By Jennifer Henion
Triplicate staff writer
Budget problems will likely cause layoffs in some county departments.
How many Del Norte County employees will be let go and from which departments is not known, according to the county's Chief Administrative Officer Jeannine Galatioto.
"I have to have the budget balanced by Oct. 1, and I think there will be some positions with people in them that will be eliminated," Galatioto said.
A final hearing of the 2003-2004 fiscal year county budget is scheduled for 3:30 p.m. Oct. 1 at the Flynn Administrative Center. Final layoffs and other cuts will be announced then. By law, the final budget must sent to the state by Oct. 2.
Though Galatioto and other county officials have successfully whittled down a $1.7 million budget deficit without laying off workers, there is still $100,000 to chop out and only jobs can be cut, according to Galatioto.
"There aren't many vacant positions left, because we've eliminated most of them over the last two years. ... There will be some positions with people in them that will be eliminated," she said.
Other employees currently in positions that will be cut will be offered positions that are now vacant.
All employees were dealt a 5 percent reduction in work hours and corresponding pay.
So far, the Del Norte County Sheriff's Department has taken the brunt of cuts, as it is the largest deficit-spending department in the county budget.
The Del Norte County Board of Supervisors took action Sept. 18 to restructure the Sheriff's Department by eliminating three patrol deputies, one of two detectives and several other positions.
Though Sheriff Dean Wilson is out of town, Patrol commander Tim Athey is currently in talks with the county to assure no one "walks out of the Sheriff's Department without a job."
"Some will lose pay, but the bottom line is we don't want anyone to walk out of here without a job. But there will be loss of personnel on the streets," Athey said.
After the restructuring of the department, Athey said there will be a maximum of one sergeant and two deputies working each shift.
"That doesn't include vacation, injuries, training all of which are required by the state.

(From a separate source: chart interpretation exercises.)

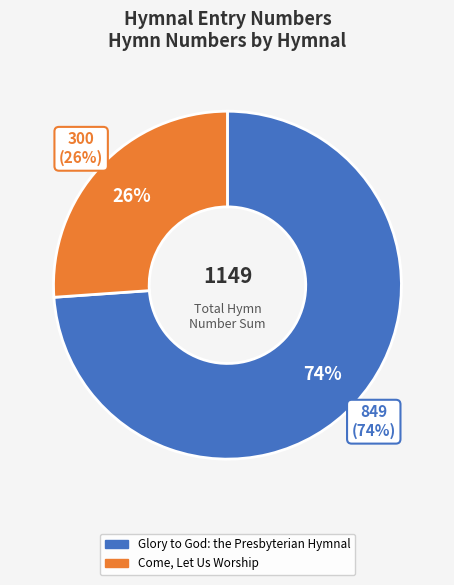

Which slice is the largest?

Glory to God: the Presbyterian Hymnal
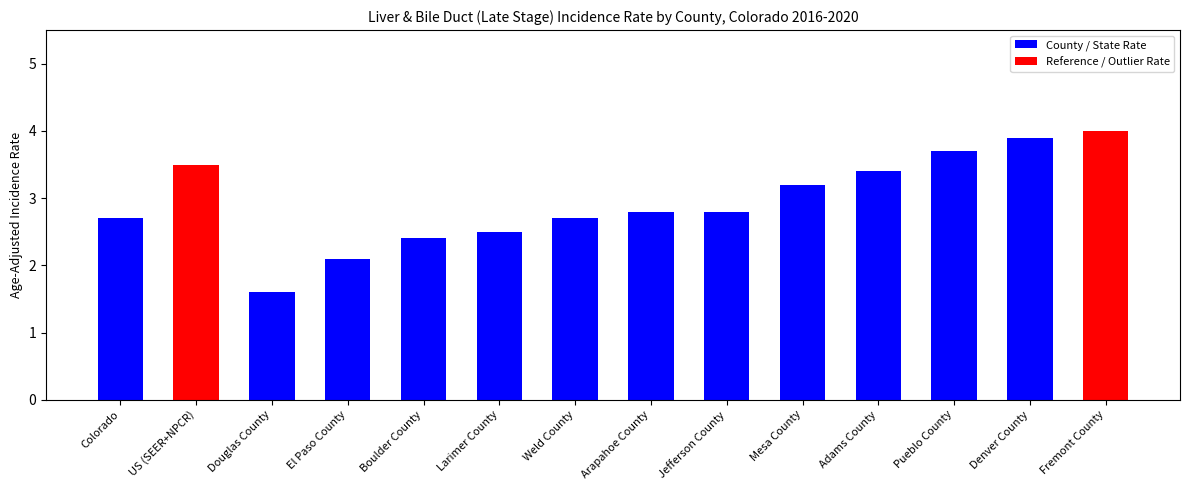

What is the approximate value at Colorado?

2.7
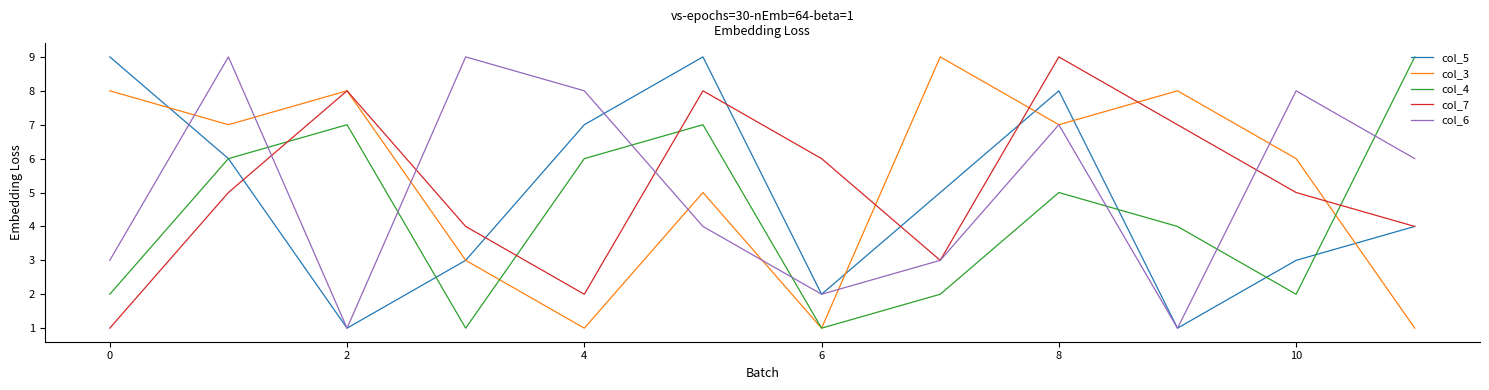

True or false: col_6 and col_7 intersect in this chart.

True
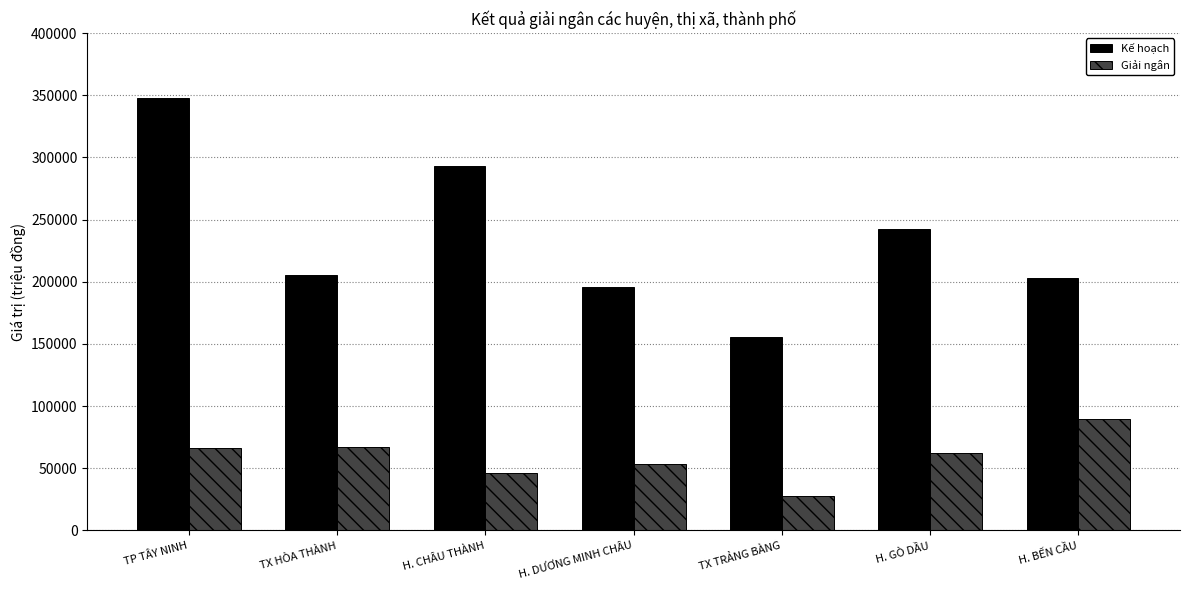

What is the difference between the highest and lowest values at TX HÒA THÀNH?

138643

So, if we send someone to school, then we'll be down to a total of two people patrolling the street for that shift," Athey said.
Before the staff restructuring, the department was set up to have a maximum of four officers patrolling.
"Now we will be working short staffed and we'll have to take things on a priority basis," he added.
Money was also taken from the sheriff's budget that Wilson earmarked for testing and training a volunteer reserve force.
"The county is in some serious financial straits," Athey said.